Hong Kong stocks fell on Monday following clashes and protests over the weekend and as data showed China’s economic slowdown deepened amid a bruising trade war with the US.

The Hang Seng index fell 0.8 per cent, to 27,124.55, while the China Enterprises Index lost 0.6 per cent, to 10,628.25

Around the region, MSCI’s Asia ex-Japan stock index was weaker by 0.33 per cent.


Oil and gas companies stood out in a gloomy session for European stock markets on Monday as an attack on Saudi Arabia’s oil facilities thrust crude prices higher, while heightening geopolitical concerns among investors.

The oil & gas index surged 2.8 per cent to log its biggest percentage gain since January 2019, after the weekend’s attack on the world’s largest crude exporter disrupted more than 5 per cent of global oil supply.

Oil prices soared as much as 20 per cent, with Brent crude LCOc1 posting its biggest intraday gain since the 1990-1991 Gulf crisis before easing off its peaks.

That helped energy-heavy Norwegian stocks jump 1.65 per cent, boosted by Equinor and Aker BP, the top gainer on STOXX 600.

Oil majors BP, Shell and Total jumped between 2.5 per cent and 4 per cent, while UK and Irish-based explorer Tullow Oil gained 8.4 per cent after the firm said it plans to drill three or more exploration wells in Guyana.

Most other major European sectoral indexes fell, with shares in Airbus and French luxury goods exporters sliding as the European Union acknowledged it may face US tariffs in a long-running dispute over aircraft subsidies.

Airbus shares dropped 3.4 per cent, while LVMH, Christian Dior and Hermes fell between 2.8 per cent and 4.5 per cent.

The Iran-aligned Houthi group that controls Yemen’s capital claimed responsibility for the attack, although a Saudi-led coalition said on Monday the attacks were carried out with Iranian weapons.

President Donald Trump said Washington was “locked and loaded” to hit back.

Adding to some weak indicators from China last week, industrial production in the world’s second largest economy grew at its weakest pace in 17½ years in August.

The pan-European STOXX 600 index ended down 0.6 per cent, ending a four-day winning streak, while trade-sensitive German shares dropped 0.7 per cent.

The weekend’s events halted a march higher in European stocks, which logged their fourth week of gains on Friday as investors moved back into cyclical sectors amid signs of progress in US-China trade talks.

After the European Central Bank cut rates deeper into negative territory last week and relaunched bond purchases with no scheduled end-date, all eyes are now on the US Federal Reserve’s policy meeting this week.

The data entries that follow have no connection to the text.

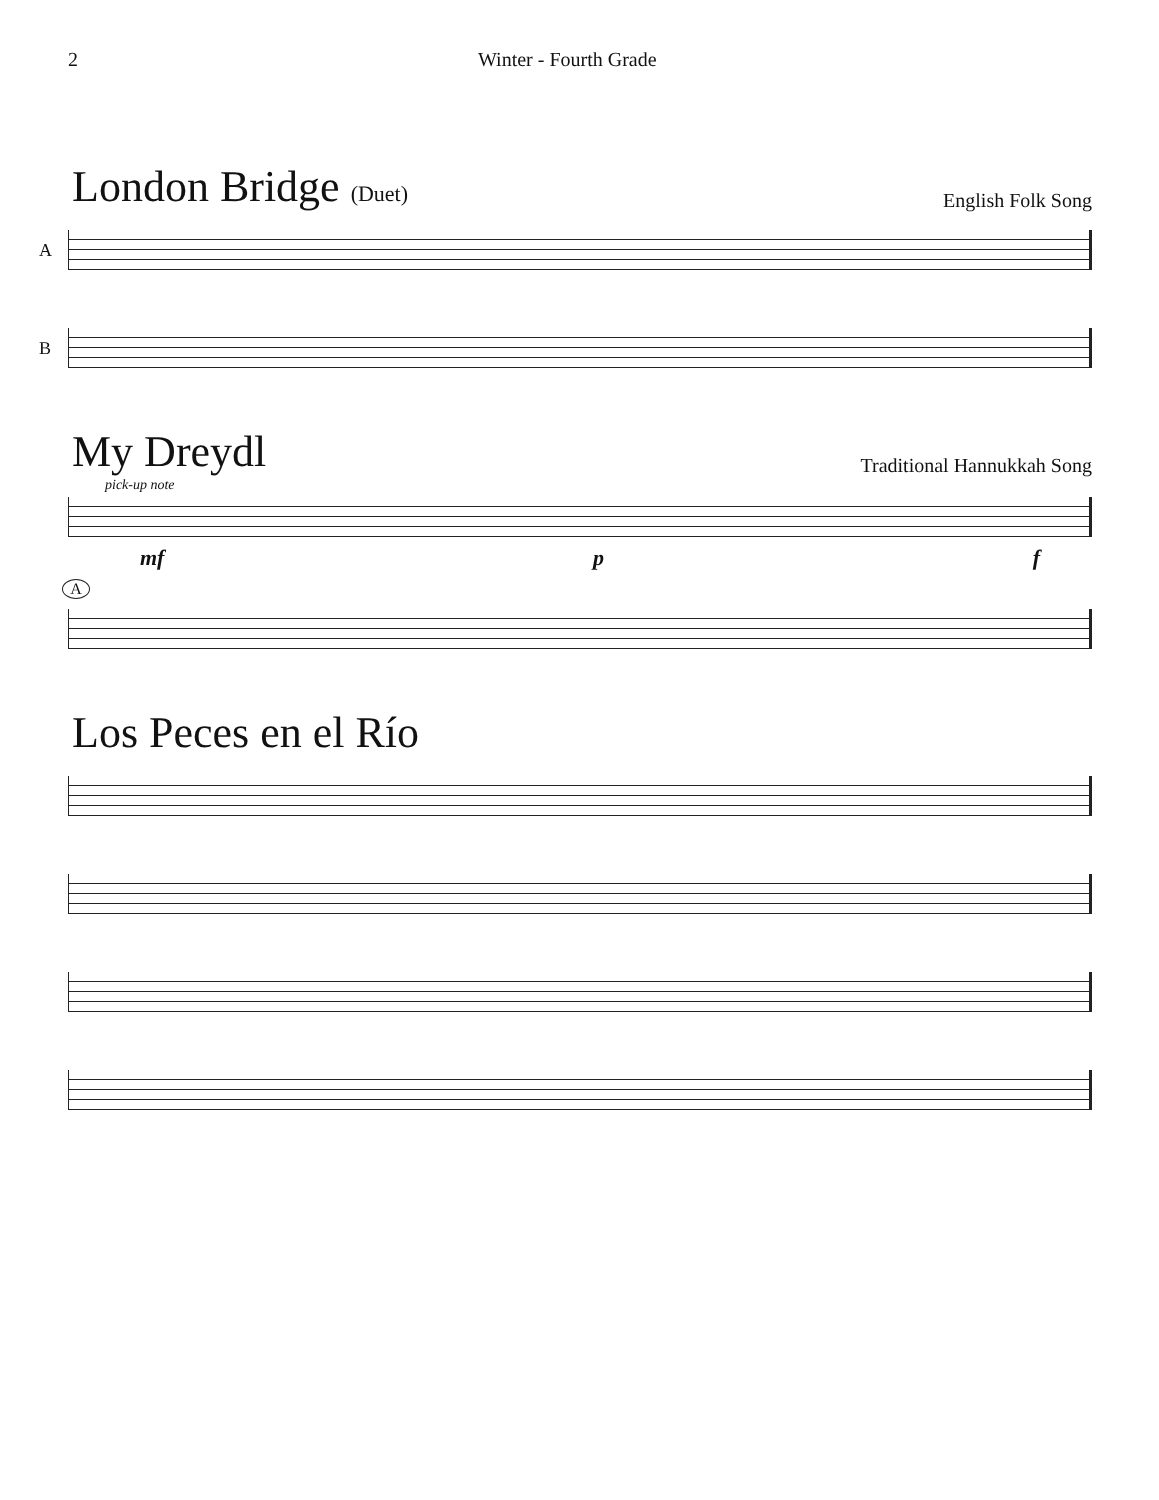2 Winter - Fourth Grade
London Bridge (Duet)
English Folk Song
A
B
My Dreydl
Traditional Hannukkah Song
pick-up note
mf p f
A
Los Peces en el Río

The central bank is widely expected to ease interest rates and signal further moves.

Travel and leisure stocks dropped 0.6 per cent, dragged down by shares of airlines Ryanair Holdings, Air France KLM and EasyJet on worries of higher fuel costs hurting profits.

Shares in Italian infrastructure group Atlantia slid another 8 per cent after Italy’s tax police said they had found evidence that safety reports for some viaducts operated by Atlantia’s motorway unit had been falsified or information omitted.

North America

Energy stocks have spiked while most of Wall Street fell after weekend attacks on Saudi Arabia's oil facilities added to investors' concerns about geopolitical risk and a stumbling global economy.

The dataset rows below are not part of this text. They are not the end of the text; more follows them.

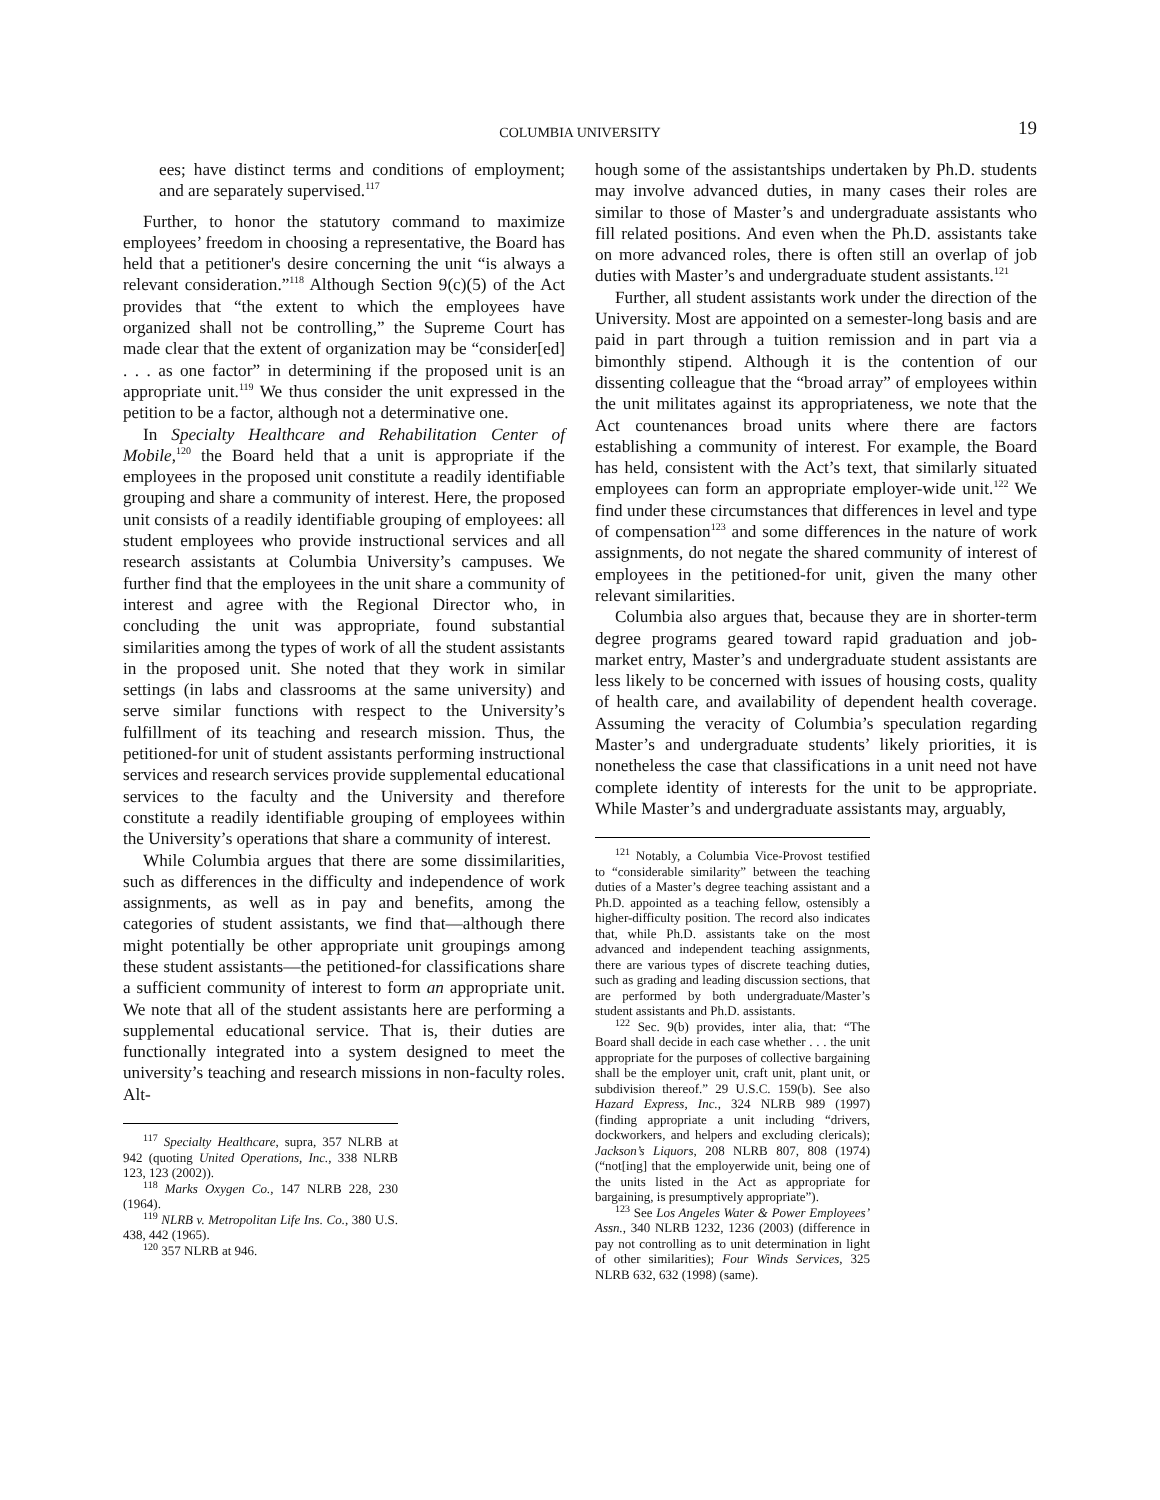COLUMBIA UNIVERSITY 19
ees; have distinct terms and conditions of employment; and are separately supervised.<sup>117</sup>
Further, to honor the statutory command to maximize employees’ freedom in choosing a representative, the Board has held that a petitioner's desire concerning the unit “is always a relevant consideration.”<sup>118</sup> Although Section 9(c)(5) of the Act provides that “the extent to which the employees have organized shall not be controlling,” the Supreme Court has made clear that the extent of organization may be “consider[ed] . . . as one factor” in determining if the proposed unit is an appropriate unit.<sup>119</sup> We thus consider the unit expressed in the petition to be a factor, although not a determinative one.
In Specialty Healthcare and Rehabilitation Center of Mobile,<sup>120</sup> the Board held that a unit is appropriate if the employees in the proposed unit constitute a readily identifiable grouping and share a community of interest. Here, the proposed unit consists of a readily identifiable grouping of employees: all student employees who provide instructional services and all research assistants at Columbia University’s campuses. We further find that the employees in the unit share a community of interest and agree with the Regional Director who, in concluding the unit was appropriate, found substantial similarities among the types of work of all the student assistants in the proposed unit. She noted that they work in similar settings (in labs and classrooms at the same university) and serve similar functions with respect to the University’s fulfillment of its teaching and research mission. Thus, the petitioned-for unit of student assistants performing instructional services and research services provide supplemental educational services to the faculty and the University and therefore constitute a readily identifiable grouping of employees within the University’s operations that share a community of interest.
While Columbia argues that there are some dissimilarities, such as differences in the difficulty and independence of work assignments, as well as in pay and benefits, among the categories of student assistants, we find that—although there might potentially be other appropriate unit groupings among these student assistants—the petitioned-for classifications share a sufficient community of interest to form an appropriate unit. We note that all of the student assistants here are performing a supplemental educational service. That is, their duties are functionally integrated into a system designed to meet the university’s teaching and research missions in non-faculty roles. Alt-
<sup>117</sup> Specialty Healthcare, supra, 357 NLRB at 942 (quoting United Operations, Inc., 338 NLRB 123, 123 (2002)).
<sup>118</sup> Marks Oxygen Co., 147 NLRB 228, 230 (1964).
<sup>119</sup> NLRB v. Metropolitan Life Ins. Co., 380 U.S. 438, 442 (1965).
<sup>120</sup> 357 NLRB at 946.
hough some of the assistantships undertaken by Ph.D. students may involve advanced duties, in many cases their roles are similar to those of Master’s and undergraduate assistants who fill related positions. And even when the Ph.D. assistants take on more advanced roles, there is often still an overlap of job duties with Master’s and undergraduate student assistants.<sup>121</sup>
Further, all student assistants work under the direction of the University. Most are appointed on a semester-long basis and are paid in part through a tuition remission and in part via a bimonthly stipend. Although it is the contention of our dissenting colleague that the “broad array” of employees within the unit militates against its appropriateness, we note that the Act countenances broad units where there are factors establishing a community of interest. For example, the Board has held, consistent with the Act’s text, that similarly situated employees can form an appropriate employer-wide unit.<sup>122</sup> We find under these circumstances that differences in level and type of compensation<sup>123</sup> and some differences in the nature of work assignments, do not negate the shared community of interest of employees in the petitioned-for unit, given the many other relevant similarities.
Columbia also argues that, because they are in shorter-term degree programs geared toward rapid graduation and job-market entry, Master’s and undergraduate student assistants are less likely to be concerned with issues of housing costs, quality of health care, and availability of dependent health coverage. Assuming the veracity of Columbia’s speculation regarding Master’s and undergraduate students’ likely priorities, it is nonetheless the case that classifications in a unit need not have complete identity of interests for the unit to be appropriate. While Master’s and undergraduate assistants may, arguably,
<sup>121</sup> Notably, a Columbia Vice-Provost testified to “considerable similarity” between the teaching duties of a Master’s degree teaching assistant and a Ph.D. appointed as a teaching fellow, ostensibly a higher-difficulty position. The record also indicates that, while Ph.D. assistants take on the most advanced and independent teaching assignments, there are various types of discrete teaching duties, such as grading and leading discussion sections, that are performed by both undergraduate/Master’s student assistants and Ph.D. assistants.
<sup>122</sup> Sec. 9(b) provides, inter alia, that: “The Board shall decide in each case whether . . . the unit appropriate for the purposes of collective bargaining shall be the employer unit, craft unit, plant unit, or subdivision thereof.” 29 U.S.C. 159(b). See also Hazard Express, Inc., 324 NLRB 989 (1997) (finding appropriate a unit including “drivers, dockworkers, and helpers and excluding clericals); Jackson’s Liquors, 208 NLRB 807, 808 (1974) (“not[ing] that the employerwide unit, being one of the units listed in the Act as appropriate for bargaining, is presumptively appropriate”).
<sup>123</sup> See Los Angeles Water & Power Employees’ Assn., 340 NLRB 1232, 1236 (2003) (difference in pay not controlling as to unit determination in light of other similarities); Four Winds Services, 325 NLRB 632, 632 (1998) (same).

The attacks on the world's biggest crude exporter sent oil prices up more than 20 per cent before they eased, as various nations said they would tap emergency reserves to ensure stable supplies.

The S&P 500 energy index, a gauge of one of the worst performing sectors so far this year, soared 3.3 per cent, its largest one-day gain since January.

Shares of Apache, Helmerich and Payne and Cimarex Energy jumped between 12 per cent and 17 per cent and led gainers on the S&P 500.

The Saudi-led military coalition battling Yemen's Houthi movement said the attacks were carried out with Iranian weapons, raising the prospect of a global conflict involving the United States and Iran.

Anticipation of higher fuel costs drove down shares of airlines and cruise line operators with the S&P 1500 airlines index shedding 2.1 per cent, while Carnival fell 3.2 per cent.

The S&P 500 retailing index lost 1.4 per cent, with retailers, which would be hurt by higher fuel prices, among the biggest drags on the S&P 500.

Shares of defence companies Raytheon, Lockheed Martin and Northrop Grumman rose more than 2 per cent. JP Morgan upgraded Raytheon shares to "overweight".

The Dow Jones Industrial Average on Monday fell 0.52 per cent to end at 27,076.82 points while the S&P 500 lost 0.31 per cent to 2,997.96.

The Nasdaq Composite dropped 0.28 per cent to 8,153.54.

Eight of the 11 major S&P sectors were lower.

Wall Street's more than a decade-long rally continues to hinge on whether the Federal Reserve will keep cutting interest rates and progress in US-China trade talks. A recent easing in trade tensions has brought the benchmark S&P 500 about 1 per cent below its record high.

Among other movers, General Motors fell 4.2 per cent after the United Auto Workers went on strike on Sunday, the first nationwide strike at GM in 12 years.